Bookmark site Pinboard charges new users more than early ones. Here's why.

Pinboard is Maciej Ceglowski's Delicious competitor. Sort of. It's a one-man show, a feature-light but fast site for saving bookmarks and seeing what other people are saving, too, if you wish. It's easy to use, thanks to a collection of functional bookmarklets that do various things (I like the "read later" one). TechCrunch has a glowing review.

Unlike most tools in the category, Pinboard is not free. There's a one-time fee for getting access to the service, and the fee is going up. For every person that signs on, the fee rises a tenth of a penny. As of this writing, the gate fee is $5.03, indicating that the service has about 5,030 users. It's free to use after payment, although Ceglowski may eventually charge a subscription fee for additional features. He'll give users credit for their sign-up fee if he does that.

Pinboard has several fast ways to save links, including this pop-up bookmarklet. Screenshot by Rafe Needleman/CNET

There's no trial period, but there is a three-day satisfaction guarantee. The whole thing is part of Ceglowski's plan to build a product he likes, make enough money to support himself for a while doing it, stay small, and prevent the service from filling up with spam accounts and bogus links.

I asked Ceglowski, via IM, if he thought this upfront payment plan was limiting the growth of his user base. He told me that infinite growth is not the goal. "The site is spam-free and I was able to collect enough money to work on it full time for a while; those were my main goals," he wrote. Ceglowski lives in Romania and is the only person working on this project full time.

## DATA SEGMENT
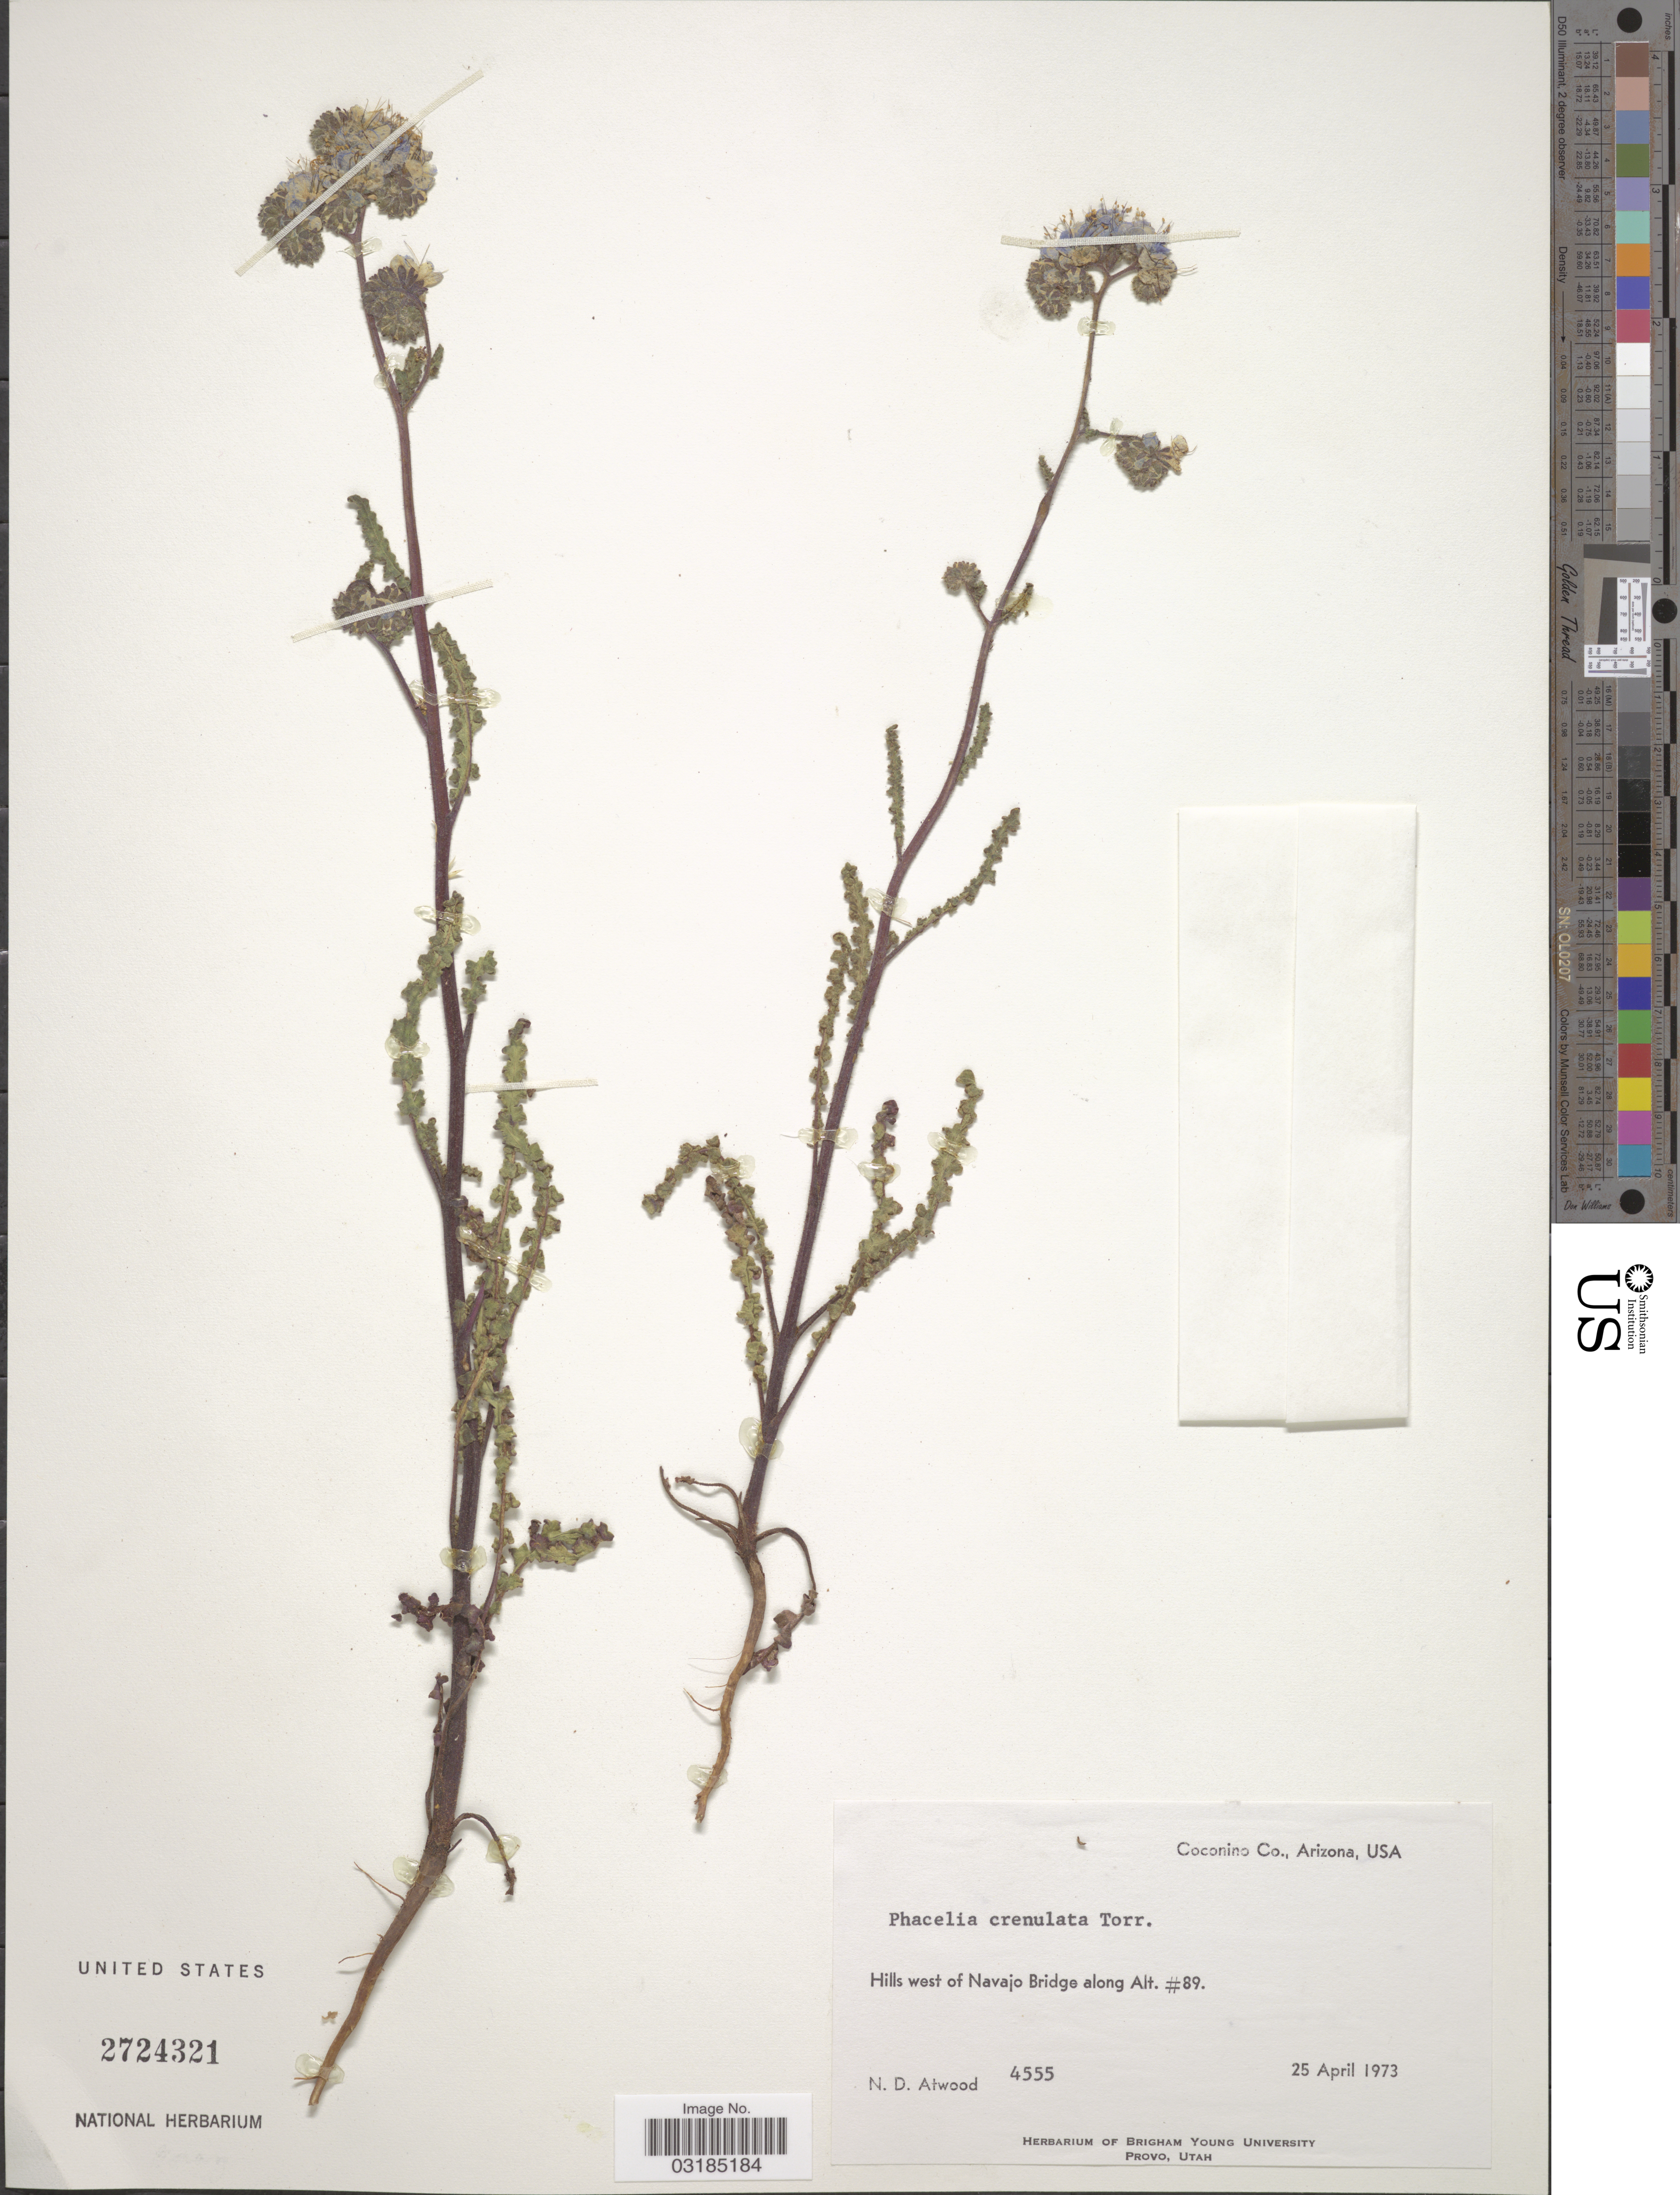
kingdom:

## OBJECTIVE
Copy the Pinboard text from "There's no trial" to "and bogus links.", changing "three-day" to "seven-day". The lines are not needed for this exercise.

## SOLUTION
There's no trial period, but there is a seven-day satisfaction guarantee. The whole thing is part of Ceglowski's plan to build a product he likes, make enough money to support himself for a while doing it, stay small, and prevent the service from filling up with spam accounts and bogus links.